[gmx-users] Poor GPU Performance with GROMACS 5.1.4

Wed May 24 21:09:12 CEST 2017

Hello,

I'm using GROMACS 5.1.4 on 8 CPUs and 1 GPU for a system of ~8000 atoms in
a dodecahedron box, and I'm having trouble getting good performance out of
the GPU. Specifically it appears that there is significant performance loss
to wait times ("Wait + Comm. F" and "Wait GPU nonlocal"). I have pasted the
relevant parts of the log file below. I suspect that I have set up my
ranks/threads badly, but I am unsure where the issue is. I have tried
changing the local variable OMP_NUM_THREADS from 1 to 2 per the note
generated by GROMACS, but this severely slows down the simulation to the
point where it takes 10 minutes to get a few picoseconds.

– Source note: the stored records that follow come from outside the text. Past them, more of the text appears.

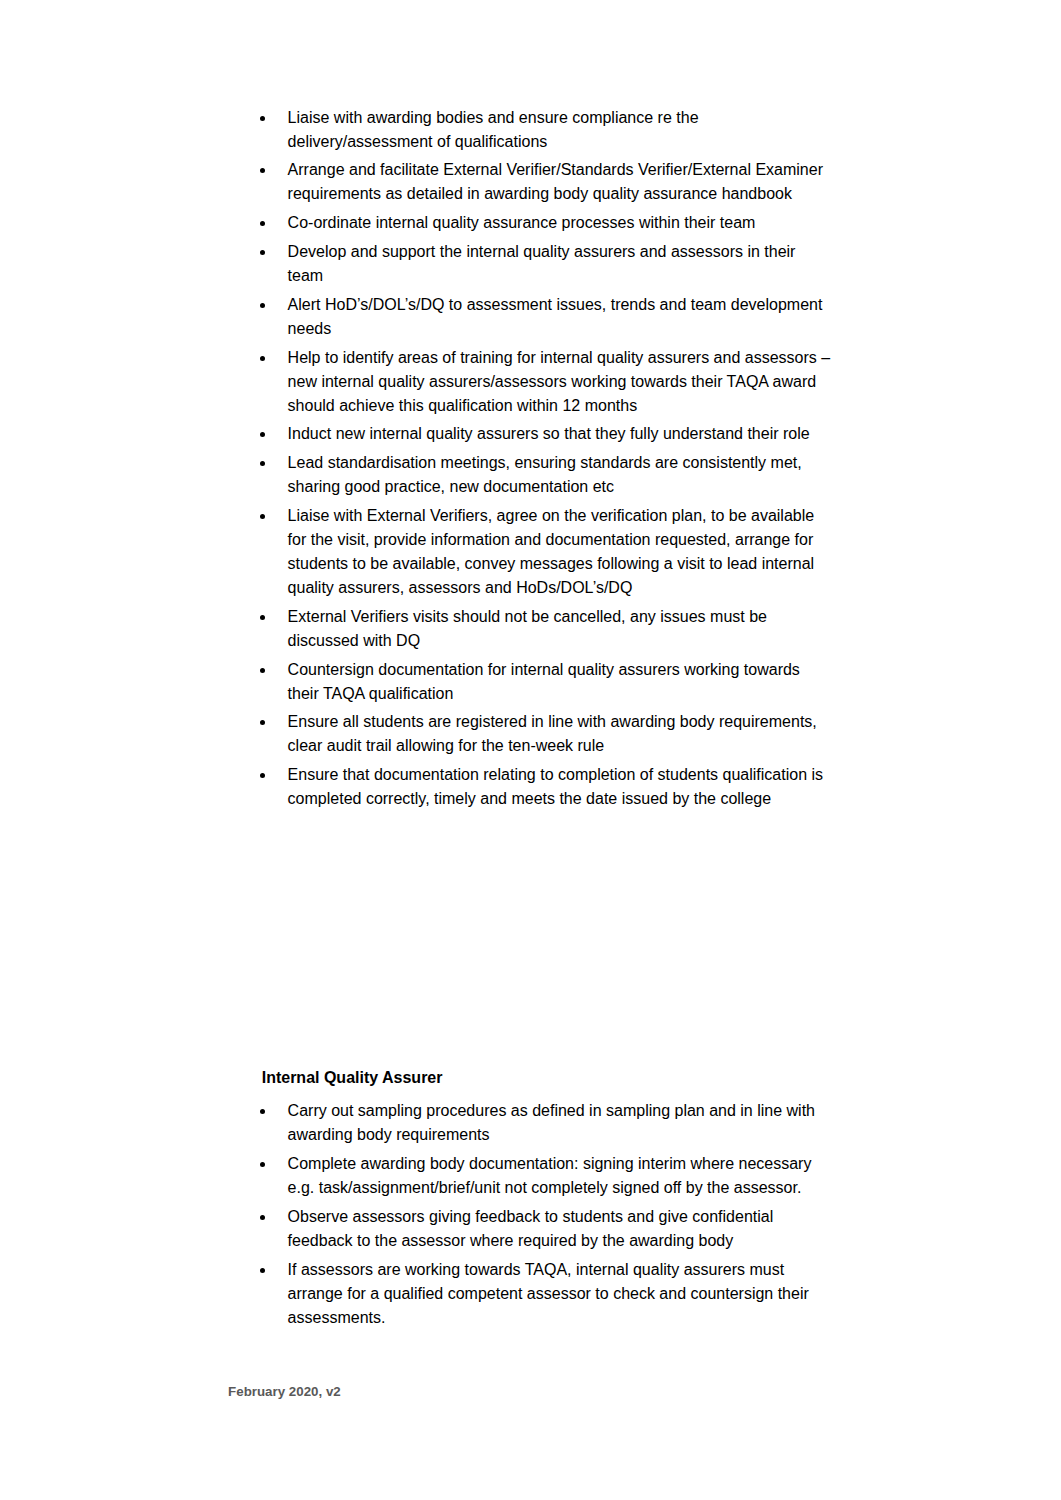Liaise with awarding bodies and ensure compliance re the delivery/assessment of qualifications
Arrange and facilitate External Verifier/Standards Verifier/External Examiner requirements as detailed in awarding body quality assurance handbook
Co-ordinate internal quality assurance processes within their team
Develop and support the internal quality assurers and assessors in their team
Alert HoD’s/DOL’s/DQ to assessment issues, trends and team development needs
Help to identify areas of training for internal quality assurers and assessors – new internal quality assurers/assessors working towards their TAQA award should achieve this qualification within 12 months
Induct new internal quality assurers so that they fully understand their role
Lead standardisation meetings, ensuring standards are consistently met, sharing good practice, new documentation etc
Liaise with External Verifiers, agree on the verification plan, to be available for the visit, provide information and documentation requested, arrange for students to be available, convey messages following a visit to lead internal quality assurers, assessors and HoDs/DOL’s/DQ
External Verifiers visits should not be cancelled, any issues must be discussed with DQ
Countersign documentation for internal quality assurers working towards their TAQA qualification
Ensure all students are registered in line with awarding body requirements, clear audit trail allowing for the ten-week rule
Ensure that documentation relating to completion of students qualification is completed correctly, timely and meets the date issued by the college
Internal Quality Assurer
Carry out sampling procedures as defined in sampling plan and in line with awarding body requirements
Complete awarding body documentation: signing interim where necessary e.g. task/assignment/brief/unit not completely signed off by the assessor.
Observe assessors giving feedback to students and give confidential feedback to the assessor where required by the awarding body
If assessors are working towards TAQA, internal quality assurers must arrange for a qualified competent assessor to check and countersign their assessments.
February 2020, v2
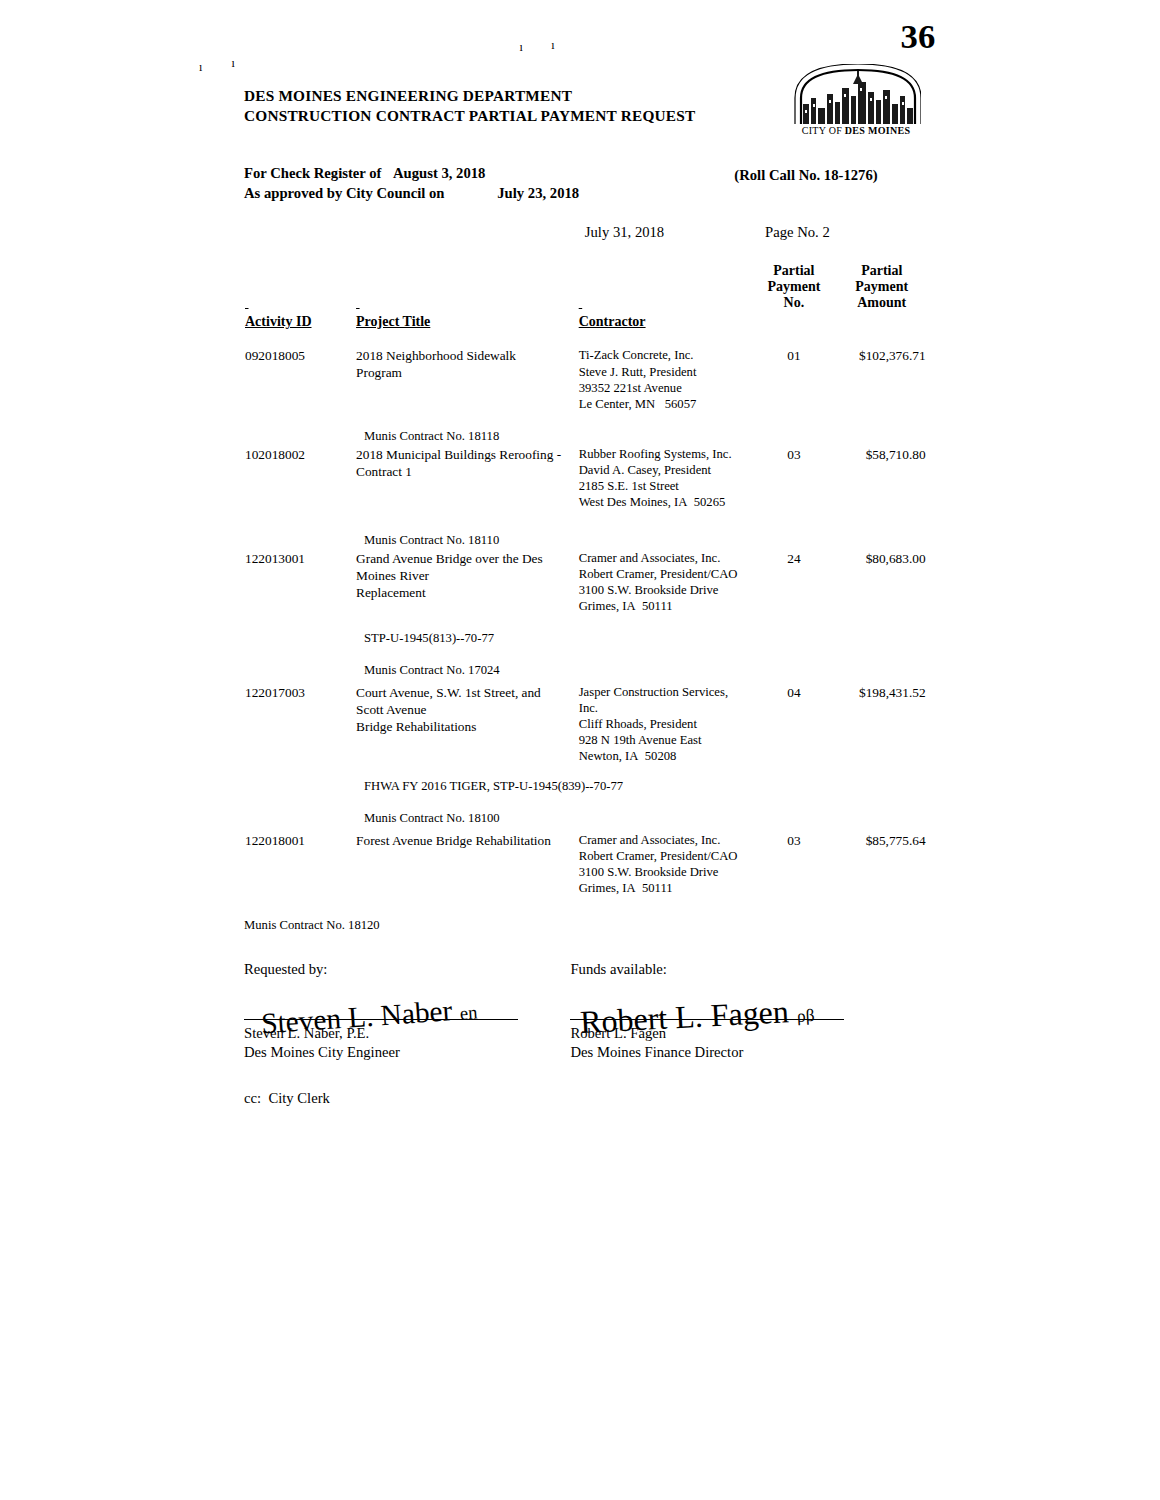36
ı
ı
ı
ı
DES MOINES ENGINEERING DEPARTMENT
CONSTRUCTION CONTRACT PARTIAL PAYMENT REQUEST
CITY OF DES MOINES
(Roll Call No. 18-1276)
For Check Register of August 3, 2018
As approved by City Council on July 23, 2018
July 31, 2018
Page No. 2
| | | | Partial Payment No. | Partial Payment Amount |
| --- | --- | --- | --- | --- |
| Activity ID | Project Title | Contractor | | |
| 092018005 | 2018 Neighborhood Sidewalk Program | Ti-Zack Concrete, Inc. Steve J. Rutt, President 39352 221st Avenue Le Center, MN 56057 | 01 | $102,376.71 |
| Munis Contract No. 18118 |
| 102018002 | 2018 Municipal Buildings Reroofing - Contract 1 | Rubber Roofing Systems, Inc. David A. Casey, President 2185 S.E. 1st Street West Des Moines, IA 50265 | 03 | $58,710.80 |
| Munis Contract No. 18110 |
| 122013001 | Grand Avenue Bridge over the Des Moines River Replacement | Cramer and Associates, Inc. Robert Cramer, President/CAO 3100 S.W. Brookside Drive Grimes, IA 50111 | 24 | $80,683.00 |
| STP-U-1945(813)--70-77 |
| Munis Contract No. 17024 |
| 122017003 | Court Avenue, S.W. 1st Street, and Scott Avenue Bridge Rehabilitations | Jasper Construction Services, Inc. Cliff Rhoads, President 928 N 19th Avenue East Newton, IA 50208 | 04 | $198,431.52 |
| FHWA FY 2016 TIGER, STP-U-1945(839)--70-77 |
| Munis Contract No. 18100 |
| 122018001 | Forest Avenue Bridge Rehabilitation | Cramer and Associates, Inc. Robert Cramer, President/CAO 3100 S.W. Brookside Drive Grimes, IA 50111 | 03 | $85,775.64 |
Munis Contract No. 18120
Requested by:
Steven L. Naber en
Steven L. Naber, P.E.
Des Moines City Engineer
Funds available:
Robert L. Fagen ρβ
Robert L. Fagen
Des Moines Finance Director
cc: City Clerk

I have tried browsing through the mailing lists, but I haven't found a
solution to this particular problem.

Any help is appreciated,
Dan

------------------------------------------------------------
------------------------------------------------------------
----------------------------------------------------

GROMACS:      gmx mdrun, VERSION 5.1.4
Executable:   /home/dkozuch/programs/gromacs_514_gpu/bin/gmx_514_gpu
Data prefix:  /home/dkozuch/programs/gromacs_514_gpu
Command line:
  gmx_514_gpu mdrun -deffnm 1ucs_npt -ntomp 1

GROMACS version:    VERSION 5.1.4
Precision:          single
Memory model:       64 bit
MPI library:        MPI
OpenMP support:     enabled (GMX_OPENMP_MAX_THREADS = 32)
GPU support:        enabled
OpenCL support:     disabled
invsqrt routine:    gmx_software_invsqrt(x)
SIMD instructions:  AVX2_256
FFT library:        fftw-3.3.4-sse2-avx
RDTSCP usage:       enabled
C++11 compilation:  disabled
TNG support:        enabled
Tracing support:    disabled
Built on:           Mon May 22 18:29:21 EDT 2017
Built by:           dkozuch at tigergpu.princeton.edu [CMAKE]
Build OS/arch:      Linux 3.10.0-514.16.1.el7.x86_64 x86_64
Build CPU vendor:   GenuineIntel
Build CPU brand:    Intel(R) Xeon(R) CPU E5-2680 v4 @ 2.40GHz
Build CPU family:   6   Model: 79   Stepping: 1
Build CPU features: aes apic avx avx2 clfsh cmov cx8 cx16 f16c fma htt
lahf_lm mmx msr nonstop_tsc pcid pclmuldq pdcm pdpe1gb popcnt pse rdrnd
rdtscp sse2 sse3 sse4.1 sse4.2 ssse3 tdt x2apic
C compiler:         /usr/bin/cc GNU 4.8.5
C compiler flags:    -march=core-avx2    -Wextra
-Wno-missing-field-initializers -Wno-sign-compare -Wpointer-arith -Wall
-Wno-unused -Wunused-value -Wunused-parameter  -O3 -DNDEBUG
-funroll-all-loops -fexcess-precision=fast  -Wno-array-bounds
C++ compiler:       /usr/bin/c++ GNU 4.8.5
C++ compiler flags:  -march=core-avx2    -Wextra
-Wno-missing-field-initializers -Wpointer-arith -Wall -Wno-unused-function
 -O3 -DNDEBUG -funroll-all-loops -fexcess-precision=fast  -Wno-array-bounds
Boost version:      1.53.0 (external)
CUDA compiler:      /usr/local/cuda-8.0/bin/nvcc nvcc: NVIDIA (R) Cuda
compiler driver;Copyright (c) 2005-2016 NVIDIA Corporation;Built on
Sun_Sep__4_22:14:01_CDT_2016;Cuda compilation tools, release 8.0, V8.0.44
CUDA compiler flags:-gencode;arch=compute_20,code=sm_20;-gencode;arch=comp
ute_30,code=sm_30;-gencode;arch=compute_35,code=sm_35;-
gencode;arch=compute_37,code=sm_37;-gencode;arch=compute_
50,code=sm_50;-gencode;arch=compute_52,code=sm_52;-
gencode;arch=compute_60,code=sm_60;-gencode;arch=compute_
61,code=sm_61;-gencode;arch=compute_60,code=compute_60;-
gencode;arch=compute_61,code=compute_61;-use_fast_math;;
;-march=core-avx2;-Wextra;-Wno-missing-field-initializers;-
Wpointer-arith;-Wall;-Wno-unused-function;-O3;-DNDEBUG;-
funroll-all-loops;-fexcess-precision=fast;-Wno-array-bounds;
CUDA driver:        8.0
CUDA runtime:       8.0

Number of logical cores detected (28) does not match the number reported by
OpenMP (1).
Consider setting the launch configuration manually!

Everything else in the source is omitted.